Solved – feature selection on training and test data

cross-validationfeature selectionmachine learningmethodologypredictive-models

it is clear that feature selection (FS) have to be done separately on training and then on test data to avoid overly optimistic results. Lets assume that I have training set and test data set. Also assume that I am using filter FS.

1. I do FS on training data, use data(features) selected by FS to train classifier (e.g. SVM: svm.train(X_train,y)). Assume that top 5 features selected by FS and used for training were: A,B, D, F, L (lets forget any parameter tuning for now).

I am not sure what the second step should be. There are two options.

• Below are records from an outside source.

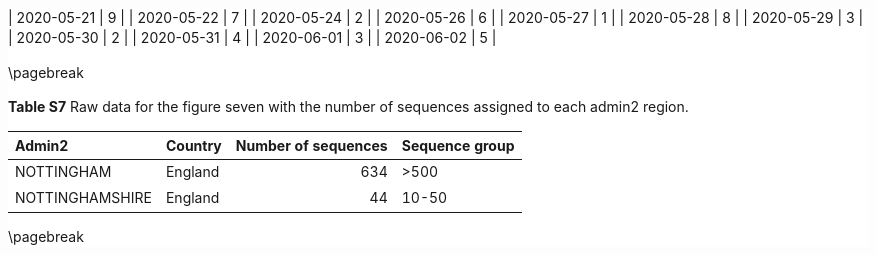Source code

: | 2020-05-21 |         9 |
| 2020-05-22 |         7 |
| 2020-05-24 |         2 |
| 2020-05-26 |         6 |
| 2020-05-27 |         1 |
| 2020-05-28 |         8 |
| 2020-05-29 |         3 |
| 2020-05-30 |         2 |
| 2020-05-31 |         4 |
| 2020-06-01 |         3 |
| 2020-06-02 |         5 |

\pagebreak

**Table S7** Raw data for the figure seven with the number of sequences assigned to each admin2 region.


| Admin2          | Country   |   Number of sequences | Sequence group   |
|:----------------|:----------|----------------------:|:-----------------|
| NOTTINGHAM      | England   |                   634 | >500             |
| NOTTINGHAMSHIRE | England   |                    44 | 10-50            |

\pagebreak






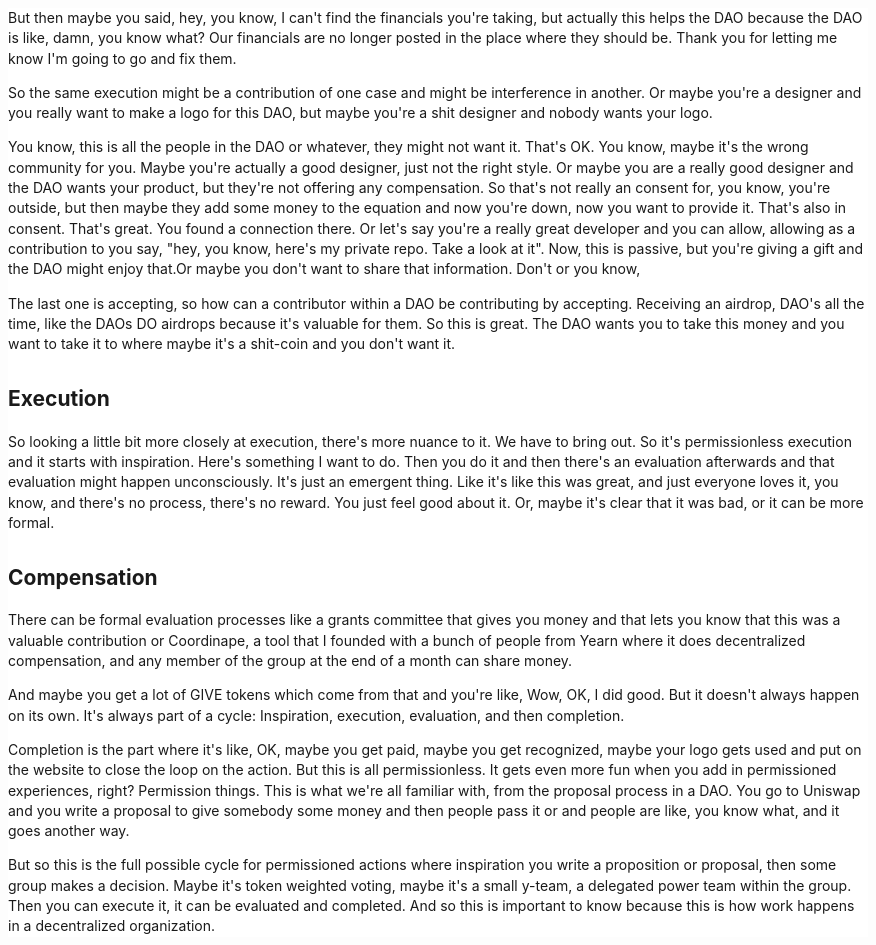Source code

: But then maybe you said, hey, you know, I can't find the financials you're taking, but actually this helps the DAO because the DAO is like, damn, you know what? Our financials are no longer posted in the place where they should be. Thank you for letting me know I'm going to go and fix them.

So the same execution might be a contribution of one case and might be interference in another. Or maybe you're a designer and you really want to make a logo for this DAO, but maybe you're a shit designer and nobody wants your logo.

You know, this is all the people in the DAO or whatever, they might not want it. That's OK. You know, maybe it's the wrong community for you. Maybe you're actually a good designer, just not the right style. Or maybe you are a really good designer and the DAO wants your product, but they're not offering any compensation. So that's not really an consent for, you know, you're outside, but then maybe they add some money to the equation and now you're down, now you want to provide it. That's also in consent. That's great. You found a connection there. Or let's say you're a really great developer and you can allow, allowing as a contribution to you say, "hey, you know, here's my private repo. Take a look at it". Now, this is passive, but you're giving a gift and the DAO might enjoy that.Or maybe you don't want to share that information. Don't or you know,

The last one is accepting, so how can a contributor within a DAO be contributing by accepting. Receiving an airdrop, DAO's all the time, like the DAOs DO airdrops because it's valuable for them. So this is great. The DAO wants you to take this money and you want to take it to where maybe it's a shit-coin and you don't want it.

## **Execution**

So looking a little bit more closely at execution, there's more nuance to it. We have to bring out. So it's permissionless execution and it starts with inspiration. Here's something I want to do. Then you do it and then there's an evaluation afterwards and that evaluation might happen unconsciously. It's just an emergent thing. Like it's like this was great, and just everyone loves it, you know, and there's no process, there's no reward. You just feel good about it. Or, maybe it's clear that it was bad, or it can be more formal.

## **Compensation**
There can be formal evaluation processes like a grants committee that gives you money and that lets you know that this was a valuable contribution or Coordinape, a tool that I founded with a bunch of people from Yearn where it does decentralized compensation, and any member of the group at the end of a month can share money.

And maybe you get a lot of GIVE tokens which come from that and you're like, Wow, OK, I did good. But it doesn't always happen on its own. It's always part of a cycle:
Inspiration, execution, evaluation, and then completion.

Completion is the part where it's like, OK, maybe you get paid, maybe you get recognized, maybe your logo gets used and put on the website to close the loop on the action.
But this is all permissionless. It gets even more fun when you add in permissioned experiences, right? Permission things. This is what we're all familiar with, from the proposal process in a DAO. You go to Uniswap and you write a proposal to give somebody some money and then people pass it or and people are like, you know what, and it goes another way.

But so this is the full possible cycle for permissioned actions where inspiration you write a proposition or proposal, then some group makes a decision. Maybe it's token weighted voting, maybe it's a small y-team, a delegated power team within the group. Then you can execute it, it can be evaluated and completed. And so this is important to know because this is how work happens in a decentralized organization.
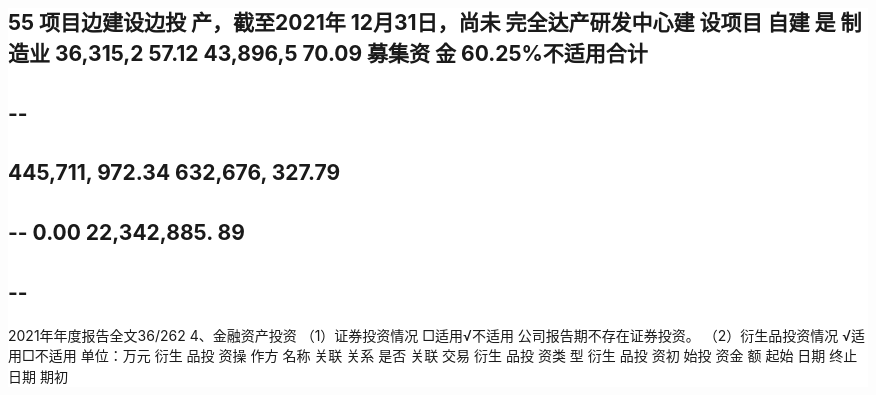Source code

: 55
项目边建设边投
产，截至2021年
12月31日，尚未
完全达产研发中心建
设项目
自建
是
制造业
36,315,2
57.12
43,896,5
70.09
募集资
金
60.25%不适用合计
--
--
--
445,711,
972.34
632,676,
327.79
--
--
0.00
22,342,885.
89
--
--
--
2021年年度报告全文36/262
4、金融资产投资
（1）证券投资情况
□适用√不适用
公司报告期不存在证券投资。
（2）衍生品投资情况
√适用□不适用
单位：万元
衍生
品投
资操
作方
名称
关联
关系
是否
关联
交易
衍生
品投
资类
型
衍生
品投
资初
始投
资金
额
起始
日期
终止
日期
期初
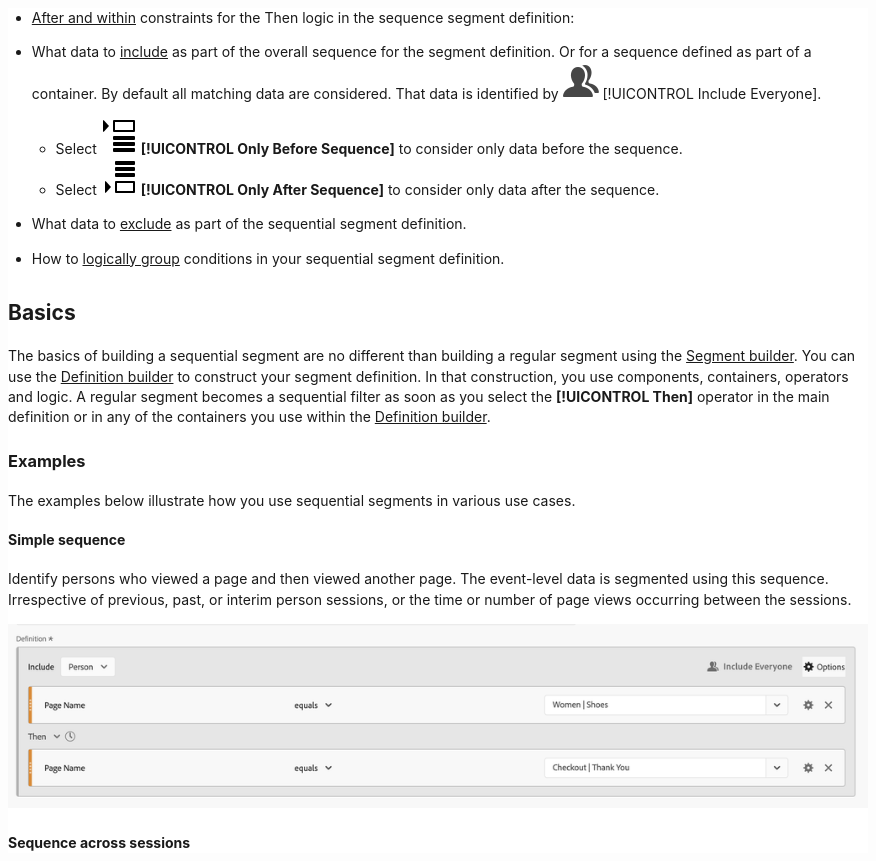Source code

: * [After and within](#after-and-within) constraints for the Then logic in the sequence segment definition:

* What data to [include](#include) as part of the overall sequence for the segment definition. Or for a sequence defined as part of a container. By default all matching data are considered. That data is identified by ![UserGroup](/help/assets/icons/UserGroup.svg) [!UICONTROL Include Everyone].
  
  * Select ![SequenceBefore](/help/assets/icons/SequenceBefore.svg) **[!UICONTROL Only Before Sequence]** to consider only data before the sequence.
  * Select ![SequenceAfter](/help/assets/icons/SequenceAfter.svg) **[!UICONTROL Only After Sequence]** to consider only data after the sequence.

* What data to [exclude](#exclude) as part of the sequential segment definition.

* How to [logically group](#logic-group) conditions in your sequential segment definition.

## Basics



The basics of building a sequential segment are no different than building a regular segment using the [Segment builder](filter-builder.md). You can use the [Definition builder](filter-builder.md#definition-builder) to construct your segment definition. In that construction, you use components, containers, operators and logic. A regular segment becomes a sequential filter as soon as you select the **[!UICONTROL Then]** operator in the main definition or in any of the containers you use within the [Definition builder](filter-builder.md#definition-builder).

### Examples

The examples below illustrate how you use sequential segments in various use cases.

#### Simple sequence

Identify persons who viewed a page and then viewed another page. The event-level data is segmented using this sequence. Irrespective of previous, past, or interim person sessions, or the time or number of page views occurring between the sessions.

![Sequential segment include everyone](assets/sequence-include-everyone.png)

#### Sequence across sessions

2A. Apply FS on TEST data. In this case FS method can select different 5 top features e.g. A,B,C,D,E. Use this feature to test the model (e.g. y=svm.predict(X_test))

2B. From the TEST data we select exactly same features that were selected by FS in training stage (e.g A,B,D,F,L) and use this features to test the model (y=svm.predict(X_test)). In this step we apparently do not need to run FS algorithm, since we already know from step 1 which features we need to selct.

Which of these two approaches is correct?
Thanks.

Best Answer

Definitely 2B. Your model is built with feature A,B,D,F,L and wouldn't be able to interpret the other features appropriately. Additionally, I would recommend you to look into Nested Cross-validation (Applying FS when cross-validating).